Source data:
[Start of Attachment]

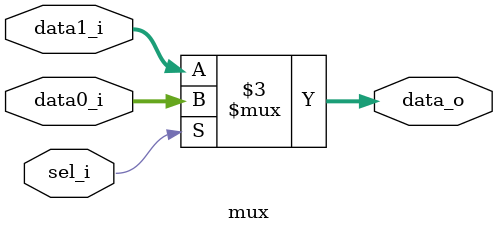
<source format=sv>
module mux #(parameter SIZE = 32) (
    // input
    input logic [SIZE-1:0] data0_i ,
    input logic [SIZE-1:0] data1_i ,
    input logic sel_i ,
    
    // ouput
    output logic [SIZE-1:0] data_o
);
    always_comb begin : proc_mux
        if (sel_i) begin
          data_o = data0_i ;
        end else begin
          data_o = data1_i ;
        end
    end
    
endmodule : mux

</source>
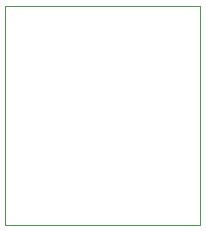
<source format=gbr>
%TF.GenerationSoftware,KiCad,Pcbnew,(6.0.0)*%
%TF.CreationDate,2023-04-21T15:57:25-05:00*%
%TF.ProjectId,SX1262,53583132-3632-42e6-9b69-6361645f7063,rev?*%
%TF.SameCoordinates,Original*%
%TF.FileFunction,Profile,NP*%
%FSLAX46Y46*%
G04 Gerber Fmt 4.6, Leading zero omitted, Abs format (unit mm)*
G04 Created by KiCad (PCBNEW (6.0.0)) date 2023-04-21 15:57:25*
%MOMM*%
%LPD*%
G01*
G04 APERTURE LIST*
%TA.AperFunction,Profile*%
%ADD10C,0.100000*%
%TD*%
G04 APERTURE END LIST*
D10*
X156770000Y-57950000D02*
X156770000Y-76460000D01*
X140270000Y-57950000D02*
X140270000Y-76460000D01*
X140270000Y-57950000D02*
X156770000Y-57950000D01*
X140270000Y-76460000D02*
X156770000Y-76460000D01*
M02*

</source>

[End of Attachment]

WHAT THE TASK REQUIRES |
Exact reproduction of the entries above is required, with pictures excluded.

SOLVED EXERCISE |
<source format=sv>
module mux #(parameter SIZE = 32) (
    // input
    input logic [SIZE-1:0] data0_i ,
    input logic [SIZE-1:0] data1_i ,
    input logic sel_i ,
    
    // ouput
    output logic [SIZE-1:0] data_o
);
    always_comb begin : proc_mux
        if (sel_i) begin
          data_o = data0_i ;
        end else begin
          data_o = data1_i ;
        end
    end
    
endmodule : mux

</source>
<source format=gbr>
%TF.GenerationSoftware,KiCad,Pcbnew,(6.0.0)*%
%TF.CreationDate,2023-04-21T15:57:25-05:00*%
%TF.ProjectId,SX1262,53583132-3632-42e6-9b69-6361645f7063,rev?*%
%TF.SameCoordinates,Original*%
%TF.FileFunction,Profile,NP*%
%FSLAX46Y46*%
G04 Gerber Fmt 4.6, Leading zero omitted, Abs format (unit mm)*
G04 Created by KiCad (PCBNEW (6.0.0)) date 2023-04-21 15:57:25*
%MOMM*%
%LPD*%
G01*
G04 APERTURE LIST*
%TA.AperFunction,Profile*%
%ADD10C,0.100000*%
%TD*%
G04 APERTURE END LIST*
D10*
X156770000Y-57950000D02*
X156770000Y-76460000D01*
X140270000Y-57950000D02*
X140270000Y-76460000D01*
X140270000Y-57950000D02*
X156770000Y-57950000D01*
X140270000Y-76460000D02*
X156770000Y-76460000D01*
M02*

</source>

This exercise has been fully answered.